> _ACTIVITY_
Pull out every line of the data below that contains the string "заземления", and copy each of those lines unchanged.

> _RECORDS FOR THIS EXERCISE_
[Start of Attachment]
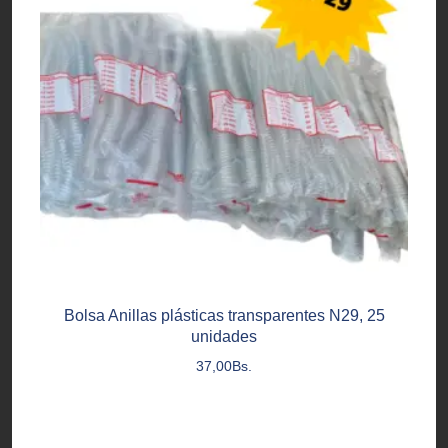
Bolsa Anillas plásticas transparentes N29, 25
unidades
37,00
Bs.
[End of Attachment]
[Start of Attachment]
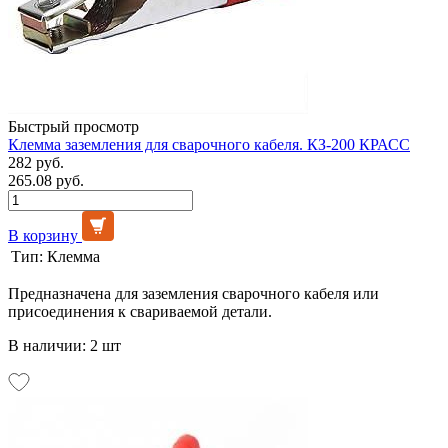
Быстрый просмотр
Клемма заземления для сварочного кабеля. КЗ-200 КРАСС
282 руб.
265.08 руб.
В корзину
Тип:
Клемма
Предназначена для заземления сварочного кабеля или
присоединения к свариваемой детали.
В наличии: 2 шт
[End of Attachment]
[Start of Attachment]
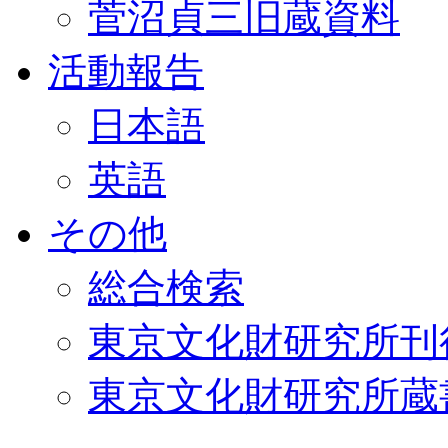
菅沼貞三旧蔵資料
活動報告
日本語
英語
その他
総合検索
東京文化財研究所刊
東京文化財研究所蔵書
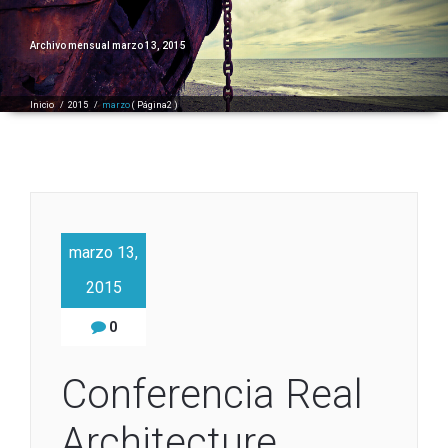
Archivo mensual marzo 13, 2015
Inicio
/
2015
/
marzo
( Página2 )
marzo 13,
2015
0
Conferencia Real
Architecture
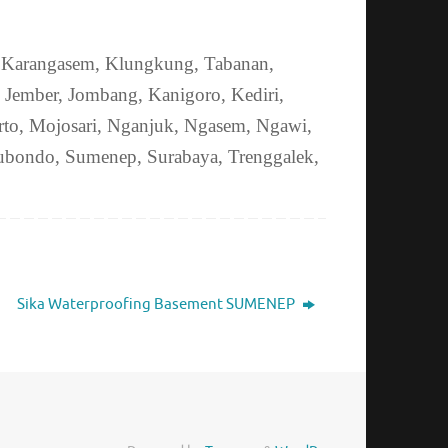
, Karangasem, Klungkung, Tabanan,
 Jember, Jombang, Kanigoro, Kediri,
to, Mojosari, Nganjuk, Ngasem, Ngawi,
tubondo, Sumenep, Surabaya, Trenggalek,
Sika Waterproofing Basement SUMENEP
[End of Attachment]
> _OUTPUT OF THE EXERCISE_
Клемма заземления для сварочного кабеля. КЗ-200 КРАСС
Предназначена для заземления сварочного кабеля или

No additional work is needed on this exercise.